The issue about wanting to use multiple versions of Reason in different packages seems more substantial, but this feels like a hack to achieve that goal. My view is that time would be better spent with a more principled solution.

rgrinberg commented 6 years ago

It doesn't seem terribly important. Yes, it would make compilation faster (though I suspect not by all that much. Are there any performance numbers?), but there are other projects cooking that will have far larger implications for performance, like build artifact caching.

I don't predict this feature to be widely used, but I think the importance here is underestimated. Keep in mind that base basically relies on the exact same mechanism specialized to ppx_type_conv and requires editor support. Doesn't it seem a bit weird that one can use [@@deriving] but not [%sexp] in base? Sure, deriving_inline can probably be generalized to work for all ppx as well, but this approach will work for all preprocessors and will require no maintenance. So while I don't expect base to switch to this mechanism if it was available, but I do see this as a strict improvement over what we currently have to achieve the same goals.

yminsky commented 6 years ago

Fair enough. But the deriving tricks done in Base were a necessary evil for bootstrapping purposes, and I'm not sure we want to encourage yet more such trickery. And it seems to me like the most pressing problems that @jordwalke wants to solved (the inability to use Reasonv2 and Reasonv3 together) should not in general be solved in this way.

It's not that I don't see some value in this kind of feature; just that it seems like it might be a rather sharp-edged feature, and also seems to be of relatively low value.

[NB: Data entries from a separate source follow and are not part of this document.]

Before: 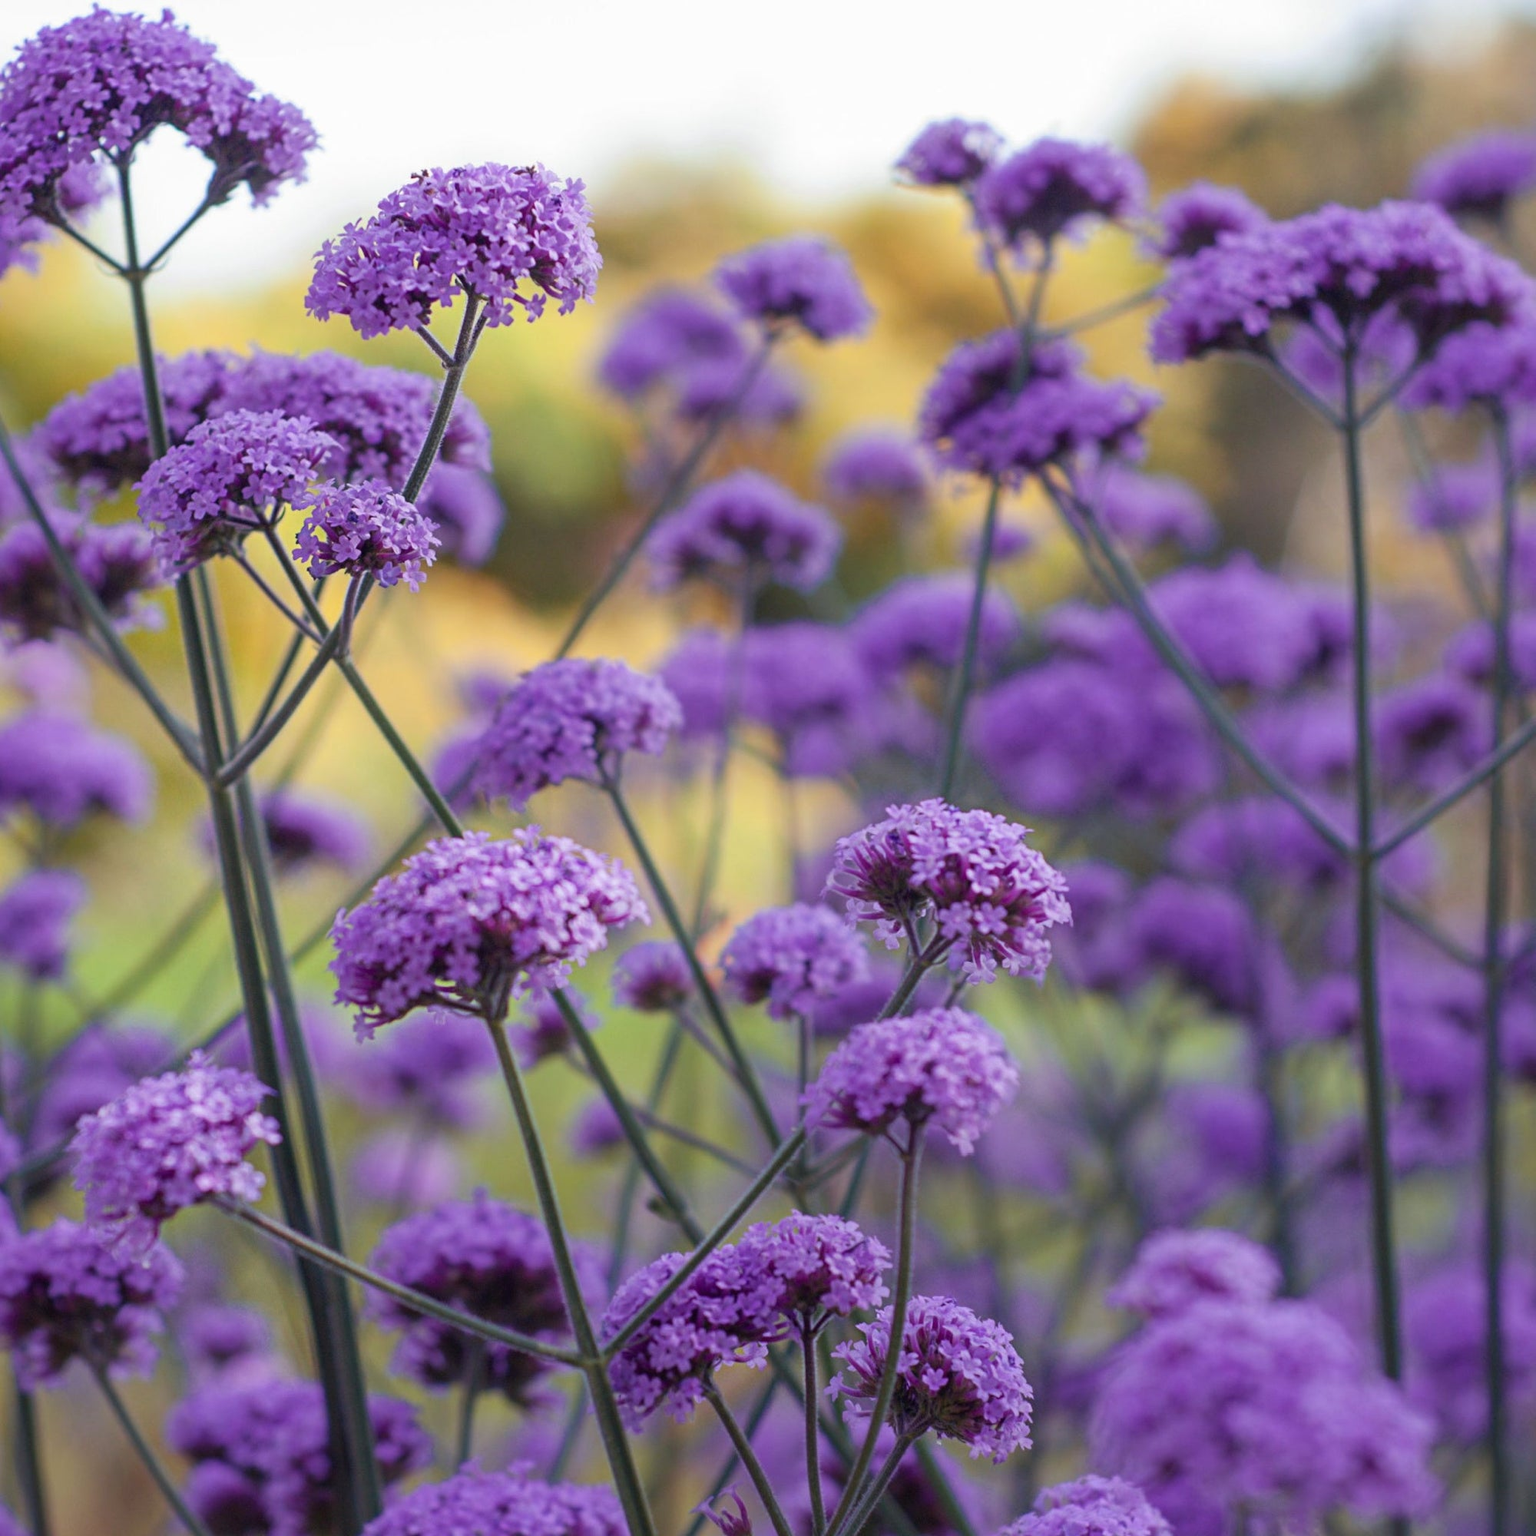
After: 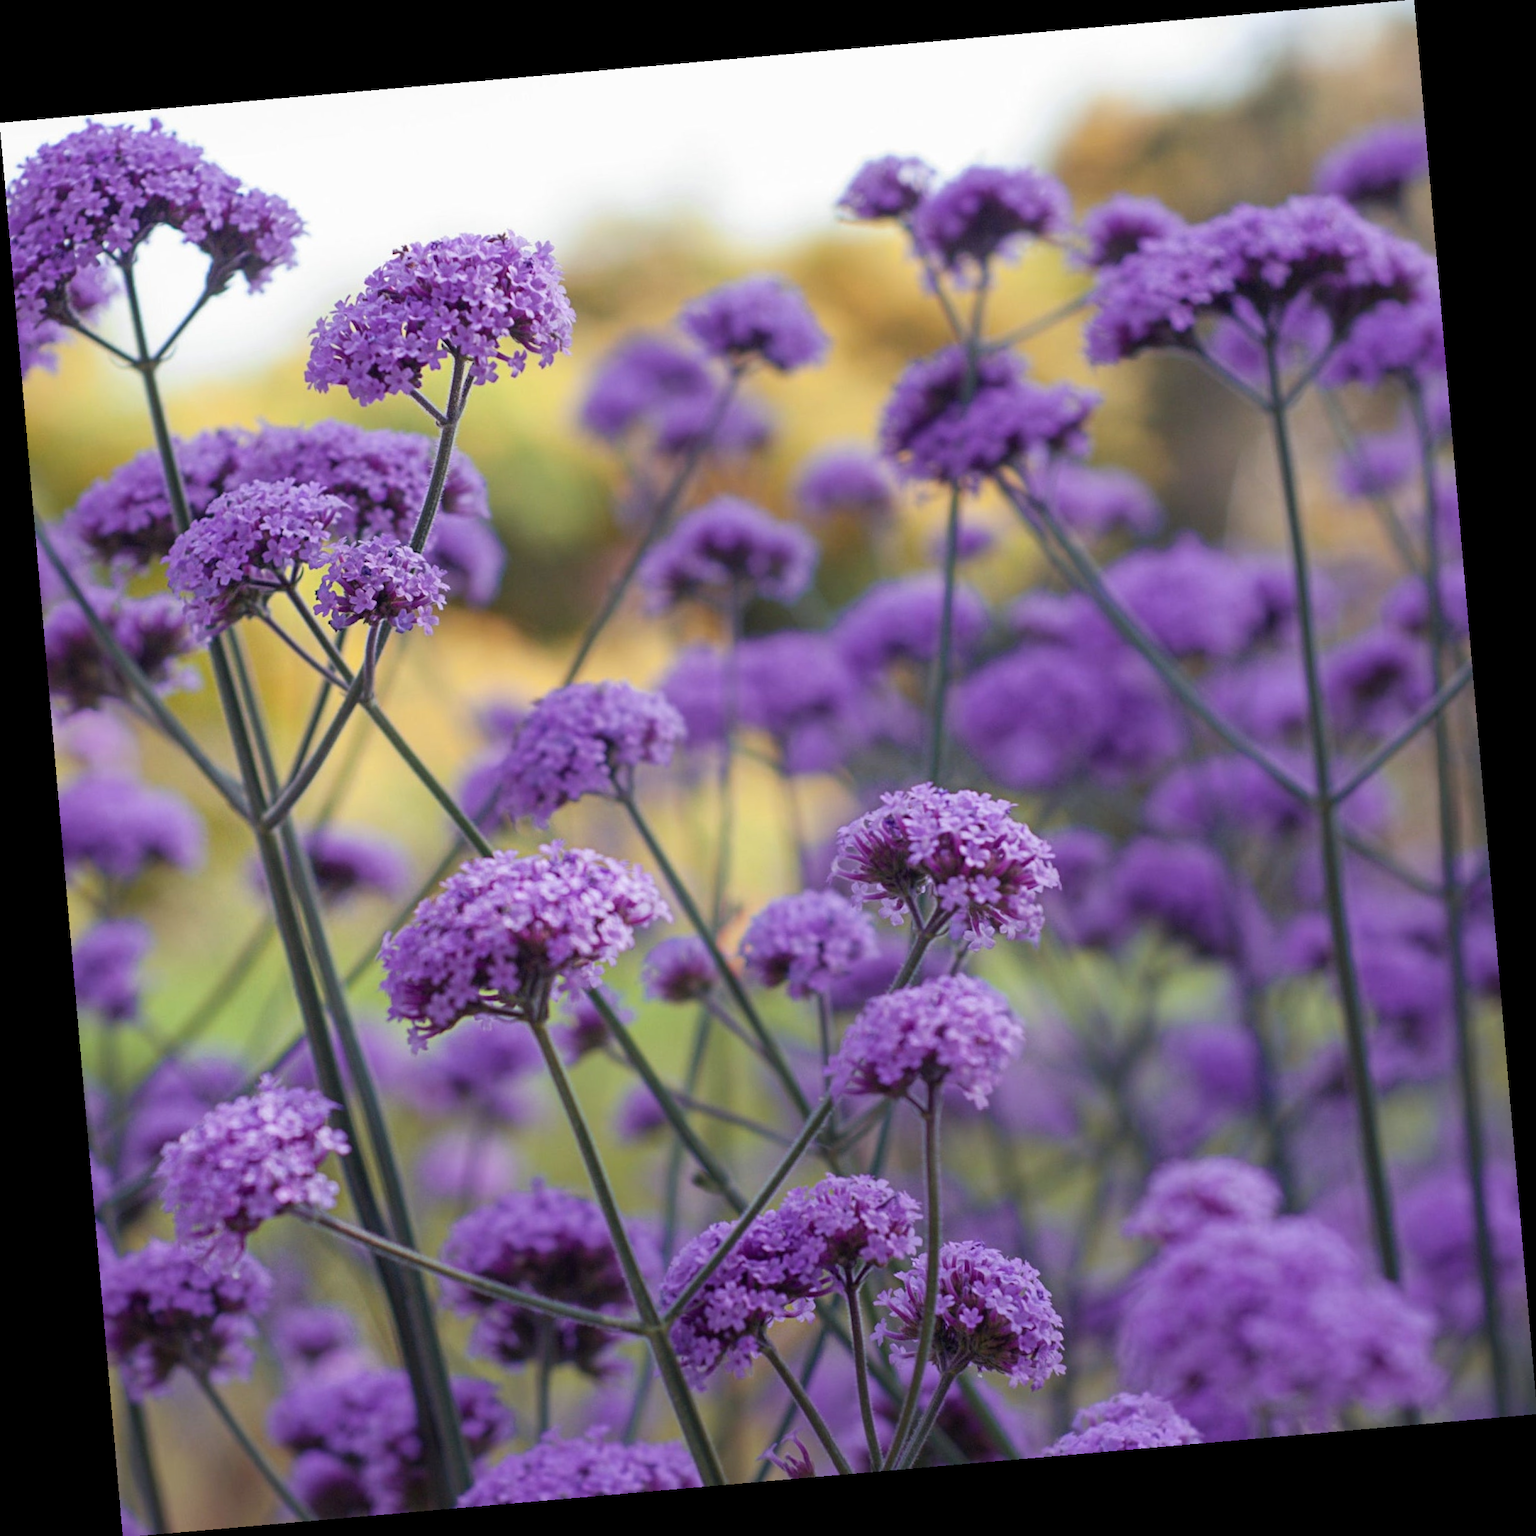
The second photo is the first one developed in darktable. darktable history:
rotate and perspective: rotation -4.98°, automatic cropping off
contrast brightness saturation: saturation -0.05
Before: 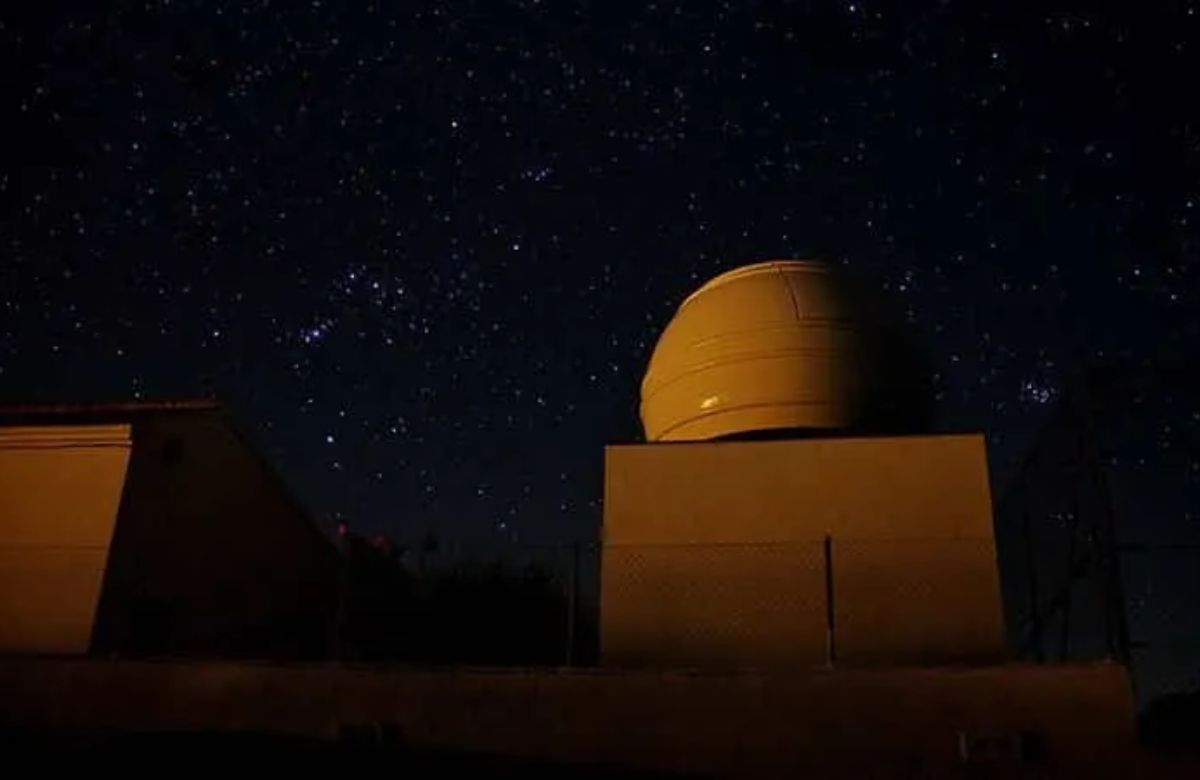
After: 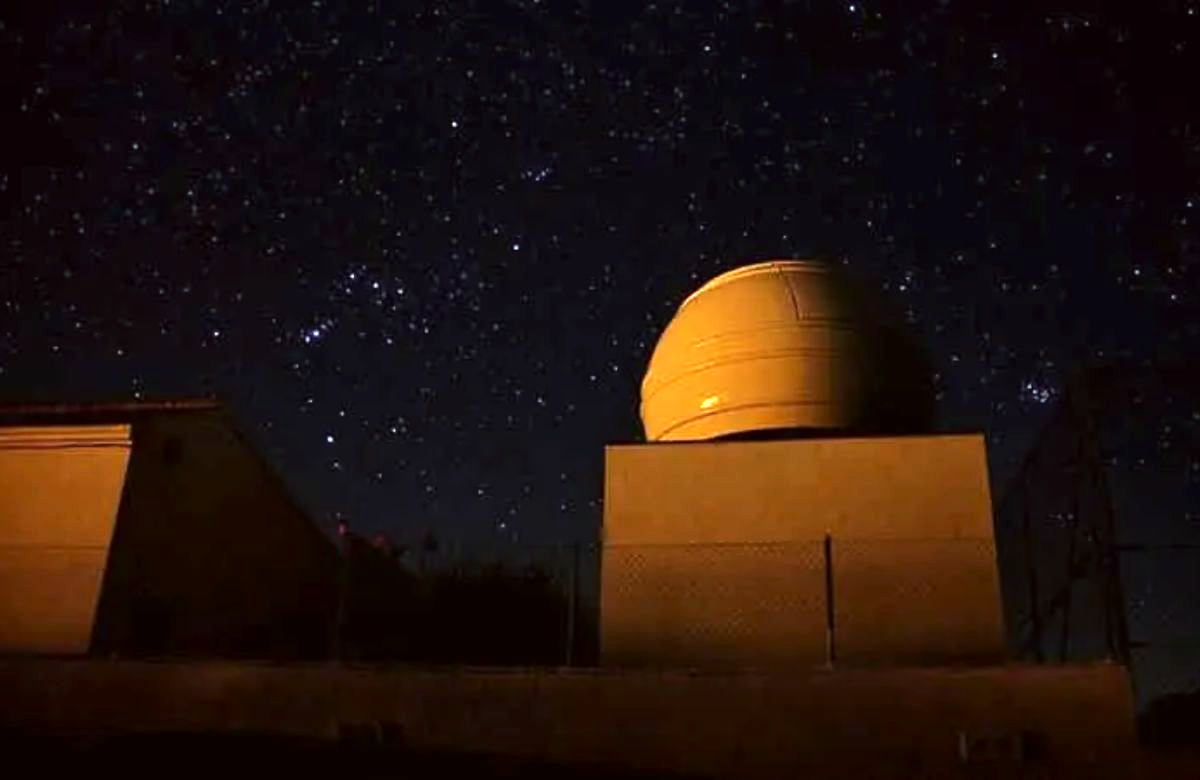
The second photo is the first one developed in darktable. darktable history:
tone equalizer: -8 EV -0.417 EV, -7 EV -0.389 EV, -6 EV -0.333 EV, -5 EV -0.222 EV, -3 EV 0.222 EV, -2 EV 0.333 EV, -1 EV 0.389 EV, +0 EV 0.417 EV, edges refinement/feathering 500, mask exposure compensation -1.57 EV, preserve details no
color correction: highlights a* -2.73, highlights b* -2.09, shadows a* 2.41, shadows b* 2.73
exposure: black level correction 0, exposure 1.2 EV, compensate exposure bias true, compensate highlight preservation false
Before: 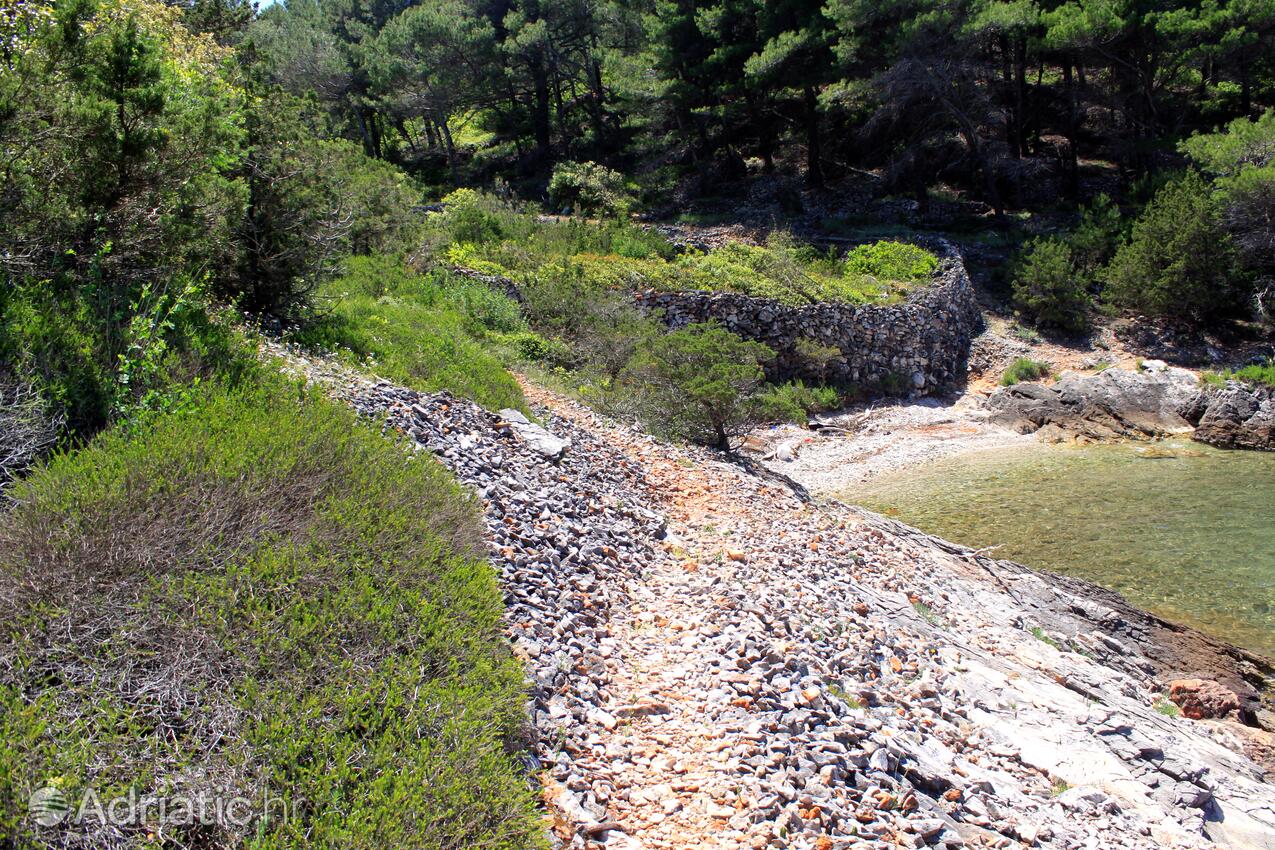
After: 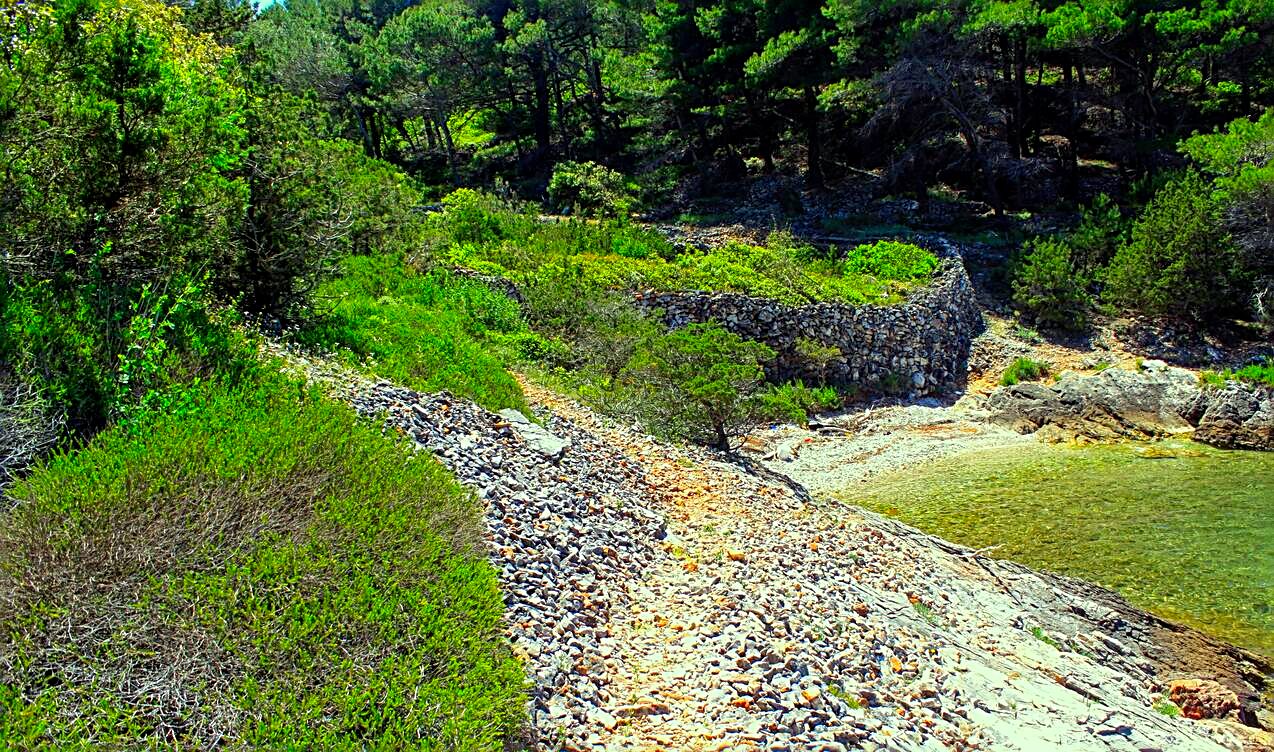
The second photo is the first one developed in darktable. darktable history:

ghost commented 6 years ago

To me, this discussion highlights two points:

Up to know we have been trying to solve these problems outside of the compiler, and the fact that we end up contemplating such complex solutions is a clear indication that is not good enough. At this point we have learned a lot about ppx rewriters: how they work, how they are used and what is missing. The right way forward is to give an official answer to all the open questions that have so far been answered in various independent ways by the community in the compiler itself, so that we have a solid basis to move forward.

Finally just one note regarding this kind of features: Dune is not here to solve the compiler problems. Compiler problems should be solved in the compiler. Dune is here to abstract all the low-level details and provide a smooth and consistent experience to developpers.

ghost commented 6 years ago

Looking at this proposal again, it could even be implemented entirely outside of Dune: @jordwalke you could automatically edit the jbuild/dune and replace the (preprocess ...) fields by a custom preprocessors that will do exactly what you want. There is no need for specific support in Dune.

Given that and that this proposal still looks like way too much work compared to the benefit to me, I'm closing this PR.